ADHDの端くれとしての所感

今朝、いつものようネットサーフィンをするにしても、少しでも有益な情報を得たほうがいいだろうなと思って科学のデジタルニュースを配信する某サイトを流し読みしていた時に見つけた記事に、ADHDの話が載っているのを見つけた。
記事は、人類の進化の上でADHDがもっていたかもしれない強みについての内容だった。ADHDとしての特性に長年苦しめられ続けてきた私にとっては、ADHDでいることの利点などとは、目を引くような内容であったことは確かだ。

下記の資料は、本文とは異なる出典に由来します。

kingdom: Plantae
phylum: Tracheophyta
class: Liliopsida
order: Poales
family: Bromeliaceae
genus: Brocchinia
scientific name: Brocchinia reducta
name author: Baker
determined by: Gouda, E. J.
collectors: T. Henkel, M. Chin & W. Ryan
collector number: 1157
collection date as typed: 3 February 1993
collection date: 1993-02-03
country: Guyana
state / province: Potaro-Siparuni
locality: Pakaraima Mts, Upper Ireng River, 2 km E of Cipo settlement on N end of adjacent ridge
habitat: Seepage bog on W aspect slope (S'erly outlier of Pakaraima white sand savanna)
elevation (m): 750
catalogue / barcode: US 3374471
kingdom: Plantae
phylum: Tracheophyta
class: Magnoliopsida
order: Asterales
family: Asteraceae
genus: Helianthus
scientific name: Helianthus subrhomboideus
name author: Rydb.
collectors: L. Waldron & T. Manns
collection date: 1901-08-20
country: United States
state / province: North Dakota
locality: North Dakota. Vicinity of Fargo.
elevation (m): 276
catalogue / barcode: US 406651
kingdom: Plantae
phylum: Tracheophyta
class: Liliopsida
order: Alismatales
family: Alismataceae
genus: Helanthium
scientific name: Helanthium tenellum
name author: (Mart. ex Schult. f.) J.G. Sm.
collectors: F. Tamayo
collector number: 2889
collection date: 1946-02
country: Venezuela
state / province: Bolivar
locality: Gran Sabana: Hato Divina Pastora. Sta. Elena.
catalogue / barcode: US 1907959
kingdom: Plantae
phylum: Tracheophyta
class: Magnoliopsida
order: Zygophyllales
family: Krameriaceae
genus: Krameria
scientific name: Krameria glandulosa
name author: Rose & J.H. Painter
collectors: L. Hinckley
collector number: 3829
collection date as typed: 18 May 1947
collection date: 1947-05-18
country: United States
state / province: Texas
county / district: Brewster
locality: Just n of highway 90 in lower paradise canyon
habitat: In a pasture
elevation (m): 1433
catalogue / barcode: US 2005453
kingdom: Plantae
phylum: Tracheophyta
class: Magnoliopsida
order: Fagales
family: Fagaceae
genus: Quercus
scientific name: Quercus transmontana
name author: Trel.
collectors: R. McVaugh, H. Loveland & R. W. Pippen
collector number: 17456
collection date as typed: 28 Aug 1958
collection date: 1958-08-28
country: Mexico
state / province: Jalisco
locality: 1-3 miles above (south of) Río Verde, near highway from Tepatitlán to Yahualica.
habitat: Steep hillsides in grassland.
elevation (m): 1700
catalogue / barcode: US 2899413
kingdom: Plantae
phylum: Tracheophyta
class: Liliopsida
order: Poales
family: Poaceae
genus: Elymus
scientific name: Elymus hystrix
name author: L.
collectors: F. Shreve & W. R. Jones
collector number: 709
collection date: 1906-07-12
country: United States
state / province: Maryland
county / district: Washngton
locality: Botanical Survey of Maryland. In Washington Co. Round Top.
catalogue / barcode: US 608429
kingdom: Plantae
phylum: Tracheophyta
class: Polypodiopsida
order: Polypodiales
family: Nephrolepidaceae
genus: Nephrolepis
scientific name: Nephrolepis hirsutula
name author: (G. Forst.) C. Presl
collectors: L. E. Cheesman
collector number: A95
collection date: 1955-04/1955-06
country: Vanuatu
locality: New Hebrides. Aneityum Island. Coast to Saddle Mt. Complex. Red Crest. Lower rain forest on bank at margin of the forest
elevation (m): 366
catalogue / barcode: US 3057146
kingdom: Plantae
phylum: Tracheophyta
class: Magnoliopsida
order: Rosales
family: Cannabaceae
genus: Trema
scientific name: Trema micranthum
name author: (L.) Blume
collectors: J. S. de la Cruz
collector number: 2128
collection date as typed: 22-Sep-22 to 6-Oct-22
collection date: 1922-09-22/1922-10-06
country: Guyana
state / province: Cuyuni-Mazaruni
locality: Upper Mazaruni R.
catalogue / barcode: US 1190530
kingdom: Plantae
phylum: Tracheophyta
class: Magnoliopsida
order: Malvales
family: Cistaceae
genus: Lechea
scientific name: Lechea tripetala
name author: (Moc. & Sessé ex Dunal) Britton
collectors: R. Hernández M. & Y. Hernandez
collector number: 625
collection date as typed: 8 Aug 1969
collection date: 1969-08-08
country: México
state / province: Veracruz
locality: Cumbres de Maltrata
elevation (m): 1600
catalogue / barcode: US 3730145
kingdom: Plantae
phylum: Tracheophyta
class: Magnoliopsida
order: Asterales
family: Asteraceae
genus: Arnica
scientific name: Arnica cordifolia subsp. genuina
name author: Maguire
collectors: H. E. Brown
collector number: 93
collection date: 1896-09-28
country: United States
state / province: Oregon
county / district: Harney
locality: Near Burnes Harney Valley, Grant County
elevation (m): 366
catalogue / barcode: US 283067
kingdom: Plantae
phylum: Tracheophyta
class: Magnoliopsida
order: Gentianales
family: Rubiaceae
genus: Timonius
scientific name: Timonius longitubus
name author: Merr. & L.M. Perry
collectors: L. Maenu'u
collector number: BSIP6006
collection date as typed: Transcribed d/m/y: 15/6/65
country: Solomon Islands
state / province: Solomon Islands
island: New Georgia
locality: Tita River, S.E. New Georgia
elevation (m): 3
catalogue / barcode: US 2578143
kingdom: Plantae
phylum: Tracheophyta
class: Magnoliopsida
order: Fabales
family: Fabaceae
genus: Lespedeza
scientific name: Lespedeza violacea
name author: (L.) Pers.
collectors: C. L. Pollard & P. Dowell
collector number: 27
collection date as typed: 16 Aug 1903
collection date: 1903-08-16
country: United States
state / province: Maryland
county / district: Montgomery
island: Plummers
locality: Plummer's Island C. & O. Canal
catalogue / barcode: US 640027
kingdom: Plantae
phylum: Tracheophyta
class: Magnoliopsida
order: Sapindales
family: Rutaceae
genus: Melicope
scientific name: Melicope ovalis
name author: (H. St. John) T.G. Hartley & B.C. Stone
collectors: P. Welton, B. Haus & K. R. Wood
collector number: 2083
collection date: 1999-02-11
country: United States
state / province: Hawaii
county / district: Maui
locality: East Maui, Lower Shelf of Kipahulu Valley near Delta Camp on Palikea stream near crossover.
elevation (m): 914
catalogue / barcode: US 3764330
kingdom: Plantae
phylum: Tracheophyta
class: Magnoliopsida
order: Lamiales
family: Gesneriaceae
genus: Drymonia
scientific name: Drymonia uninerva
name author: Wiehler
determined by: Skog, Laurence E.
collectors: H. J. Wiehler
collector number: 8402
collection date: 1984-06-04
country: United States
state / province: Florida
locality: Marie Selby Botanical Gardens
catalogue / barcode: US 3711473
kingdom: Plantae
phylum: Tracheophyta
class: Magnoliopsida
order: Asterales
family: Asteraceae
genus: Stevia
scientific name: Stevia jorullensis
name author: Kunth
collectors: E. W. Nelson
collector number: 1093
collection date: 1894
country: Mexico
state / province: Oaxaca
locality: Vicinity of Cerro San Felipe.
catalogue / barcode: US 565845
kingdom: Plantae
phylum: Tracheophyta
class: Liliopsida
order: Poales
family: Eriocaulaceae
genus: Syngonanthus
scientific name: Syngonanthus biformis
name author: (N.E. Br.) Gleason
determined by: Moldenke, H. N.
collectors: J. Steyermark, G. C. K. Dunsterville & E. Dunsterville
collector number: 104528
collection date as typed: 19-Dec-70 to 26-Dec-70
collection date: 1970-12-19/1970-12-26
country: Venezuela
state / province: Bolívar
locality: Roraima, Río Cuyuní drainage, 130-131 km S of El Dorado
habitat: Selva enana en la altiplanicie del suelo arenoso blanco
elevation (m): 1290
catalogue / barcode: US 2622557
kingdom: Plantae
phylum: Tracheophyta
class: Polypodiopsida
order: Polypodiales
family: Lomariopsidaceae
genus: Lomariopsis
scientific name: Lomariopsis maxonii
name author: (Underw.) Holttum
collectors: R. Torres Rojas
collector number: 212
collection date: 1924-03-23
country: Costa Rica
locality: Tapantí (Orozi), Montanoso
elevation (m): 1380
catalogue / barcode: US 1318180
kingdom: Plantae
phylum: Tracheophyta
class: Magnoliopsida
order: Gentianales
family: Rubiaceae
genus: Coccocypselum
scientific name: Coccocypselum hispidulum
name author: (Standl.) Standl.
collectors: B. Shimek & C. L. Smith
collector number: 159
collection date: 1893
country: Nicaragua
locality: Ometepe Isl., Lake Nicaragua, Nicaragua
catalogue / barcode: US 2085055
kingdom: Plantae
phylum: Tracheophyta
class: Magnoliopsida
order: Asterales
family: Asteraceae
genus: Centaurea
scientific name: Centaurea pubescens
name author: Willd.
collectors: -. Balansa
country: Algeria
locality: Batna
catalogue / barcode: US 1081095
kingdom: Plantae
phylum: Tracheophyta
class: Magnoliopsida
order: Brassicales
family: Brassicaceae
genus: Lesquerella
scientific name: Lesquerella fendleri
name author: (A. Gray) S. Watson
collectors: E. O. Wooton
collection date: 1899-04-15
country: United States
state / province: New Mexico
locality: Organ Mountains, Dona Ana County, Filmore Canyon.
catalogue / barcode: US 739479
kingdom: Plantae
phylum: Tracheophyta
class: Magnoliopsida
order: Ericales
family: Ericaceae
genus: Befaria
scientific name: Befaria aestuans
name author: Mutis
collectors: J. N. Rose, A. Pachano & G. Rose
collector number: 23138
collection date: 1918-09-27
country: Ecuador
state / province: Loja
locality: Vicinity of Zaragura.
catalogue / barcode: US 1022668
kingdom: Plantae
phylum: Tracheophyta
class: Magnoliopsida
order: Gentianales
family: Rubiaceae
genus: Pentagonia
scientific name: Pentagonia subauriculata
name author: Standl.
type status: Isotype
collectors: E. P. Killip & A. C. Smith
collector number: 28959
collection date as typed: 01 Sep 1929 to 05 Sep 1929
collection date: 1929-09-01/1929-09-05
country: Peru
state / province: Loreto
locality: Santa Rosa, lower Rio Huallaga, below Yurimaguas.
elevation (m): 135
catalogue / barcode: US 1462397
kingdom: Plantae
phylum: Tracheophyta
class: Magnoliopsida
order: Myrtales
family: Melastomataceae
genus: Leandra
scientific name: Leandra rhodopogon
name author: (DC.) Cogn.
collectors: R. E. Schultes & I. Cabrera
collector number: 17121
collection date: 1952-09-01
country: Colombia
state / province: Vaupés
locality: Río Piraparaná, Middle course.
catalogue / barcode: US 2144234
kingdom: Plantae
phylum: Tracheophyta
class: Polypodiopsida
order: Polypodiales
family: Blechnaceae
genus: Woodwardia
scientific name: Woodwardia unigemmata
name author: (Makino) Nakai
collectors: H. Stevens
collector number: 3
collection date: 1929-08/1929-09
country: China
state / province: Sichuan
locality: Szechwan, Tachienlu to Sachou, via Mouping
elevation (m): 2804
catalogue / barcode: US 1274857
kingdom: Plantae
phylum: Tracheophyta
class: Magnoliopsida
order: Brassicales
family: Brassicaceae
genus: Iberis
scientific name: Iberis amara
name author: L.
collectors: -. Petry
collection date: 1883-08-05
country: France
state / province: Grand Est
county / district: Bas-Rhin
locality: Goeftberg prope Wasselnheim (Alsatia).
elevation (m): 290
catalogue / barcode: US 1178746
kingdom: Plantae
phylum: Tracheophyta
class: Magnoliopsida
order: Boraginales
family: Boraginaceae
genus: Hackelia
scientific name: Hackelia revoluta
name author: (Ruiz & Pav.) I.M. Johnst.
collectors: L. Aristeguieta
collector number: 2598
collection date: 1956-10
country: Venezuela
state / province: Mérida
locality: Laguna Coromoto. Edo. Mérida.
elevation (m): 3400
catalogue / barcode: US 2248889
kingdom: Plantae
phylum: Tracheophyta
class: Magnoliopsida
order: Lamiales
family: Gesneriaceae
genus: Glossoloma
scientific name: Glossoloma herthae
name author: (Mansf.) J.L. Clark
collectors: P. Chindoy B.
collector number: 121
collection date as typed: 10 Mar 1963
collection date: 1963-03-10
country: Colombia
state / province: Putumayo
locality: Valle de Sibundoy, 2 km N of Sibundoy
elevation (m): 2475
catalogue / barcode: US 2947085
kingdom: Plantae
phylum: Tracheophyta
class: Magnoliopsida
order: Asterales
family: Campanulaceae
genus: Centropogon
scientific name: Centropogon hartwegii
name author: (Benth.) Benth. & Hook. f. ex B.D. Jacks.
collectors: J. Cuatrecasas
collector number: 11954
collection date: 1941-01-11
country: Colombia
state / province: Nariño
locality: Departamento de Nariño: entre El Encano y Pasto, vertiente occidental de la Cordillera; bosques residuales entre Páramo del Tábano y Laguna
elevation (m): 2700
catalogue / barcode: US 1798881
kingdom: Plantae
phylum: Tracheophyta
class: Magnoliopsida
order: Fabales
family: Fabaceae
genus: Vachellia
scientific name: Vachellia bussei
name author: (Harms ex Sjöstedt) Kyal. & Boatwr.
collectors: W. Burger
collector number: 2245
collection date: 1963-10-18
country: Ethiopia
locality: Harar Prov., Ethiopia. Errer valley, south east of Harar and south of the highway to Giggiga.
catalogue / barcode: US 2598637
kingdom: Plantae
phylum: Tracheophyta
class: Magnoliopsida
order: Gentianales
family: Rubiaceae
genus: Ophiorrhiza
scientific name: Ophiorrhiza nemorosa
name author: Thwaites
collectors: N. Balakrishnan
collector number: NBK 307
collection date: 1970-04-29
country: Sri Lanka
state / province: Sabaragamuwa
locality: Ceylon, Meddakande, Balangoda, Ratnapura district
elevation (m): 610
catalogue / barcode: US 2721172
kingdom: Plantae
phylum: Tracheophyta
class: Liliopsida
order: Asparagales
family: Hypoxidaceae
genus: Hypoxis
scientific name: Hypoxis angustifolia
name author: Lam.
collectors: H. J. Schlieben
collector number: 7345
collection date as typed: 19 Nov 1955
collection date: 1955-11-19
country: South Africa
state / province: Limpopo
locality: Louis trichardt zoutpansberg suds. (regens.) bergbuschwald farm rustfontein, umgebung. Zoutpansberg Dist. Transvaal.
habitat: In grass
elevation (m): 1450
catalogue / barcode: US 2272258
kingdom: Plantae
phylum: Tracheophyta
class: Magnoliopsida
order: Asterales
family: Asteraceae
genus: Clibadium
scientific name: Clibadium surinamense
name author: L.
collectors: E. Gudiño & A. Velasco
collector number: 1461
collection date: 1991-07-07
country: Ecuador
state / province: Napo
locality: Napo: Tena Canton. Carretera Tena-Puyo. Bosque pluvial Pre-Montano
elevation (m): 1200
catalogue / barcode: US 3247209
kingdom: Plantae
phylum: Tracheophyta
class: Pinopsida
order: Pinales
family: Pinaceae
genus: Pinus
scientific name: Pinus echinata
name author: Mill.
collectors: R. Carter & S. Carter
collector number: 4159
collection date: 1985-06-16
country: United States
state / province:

記事によると、海外だか国内だかで大学だか研究機関だかが、まぁともかくはADHDを持つ人を集めてこんな実験をしたそうだ。
参加者は、様々な人種の中から集めれられ半数ほどがADHD持ちである。そして彼らがプレイするのは、人類の祖先が行っていたであろう採餌行動を想定した、茂みの中からできるだけ多くのベリーを収穫するゲーム。
ゲームのなかでは、道を挟むように配置された茂みにカーソルを当てている間はベリーが回収でき、時間経過とともにその量が減る。また、回収をやめてしばらく経った茂みからはまた大量のベリーを回収できるようになっている。
実験の結果、ADHDスコアの高い人ほどベリーの回収量が多くなったそうだ。
ADHDスコアの低い人は同じ茂みに留まってベリーを回収しきる傾向があるようで、ADHDスコアの高い人には逆のことがいえた。
実験結果からは、ADHDスコアの高い人は同じ茂みに留まるとベリーの回収量が減ることで集中力を切らし、また思い立ったらすぐ行動する衝動性によって他の茂みに移るため、最終的なベリーの回収量が増えたのだろうとの考察がなされた。

記事は、ADHDにも負の側面ばかりではない、実は進化の上で重要な役割を担っていたのだ、という具合にまとめられていたが。
それを読んで、ADHDの端くれとしての私の所感だ。

私には、潜在的には重度のADHDの気がある。
というのも、血で繋がった家族である弟が、ADHDの遺伝特性を以てするとそれを証明してくれている。
それが表面化しないのは、俺がある程度「続ける」とか「頑張る」を理性で制御してなんとか一般人並みにはできるように努力してきたからだ。
そうやってADHDとしての特性を封印し続けてきた俺と、自分を貫き続けてきた弟。
今朝の記事で読んだことを踏まえて興味深いのは、二人でアクションゲームだとか瞬発力のいる遊びをすると、大抵俺が負けることだ。
弟は自分の特性と上手に付き合ってきたとは言えないけれど、ともかく自分を抑え込むような生き方をしてこなかった。
対する俺は本来のADHDらしい特性を抑え込んで、「一度理性で考える」工程を発心と行動との間に挟むせいで、あらゆる日常の動作、また長期スパンであっても決断を必要とする行動にタイムラグや葛藤が生じて、およそどんな生産性も本来のそれより低まってしまっていると自己分析している。
そして…こんな考察を通して気付くのだ。
もしかすると、これまで嫌悪してきた弟の生き方というのが、本当に俺が幸せになれる道だったのかもしれない、と。

世のすべてのADHD持ちに忠告したい。ADHDな自分を認めてほしい。
人生に生きづらさを感じるのはADHDが問題なのではなくて、周りと協力して活躍するか、周りとは違うところで活躍するか、それだけの違いなんだ。
よもや自分を抑え込んで、ADHDとしての特性を抑え込もうなんて考えないでほしい。本当は大事な自分らしさの一つで、価値なのに。それを失ったうえで、さらに苦しむなんて。俺のようにはなってほしくない。
ADHDの端くれにしかなれなかった俺としての所感。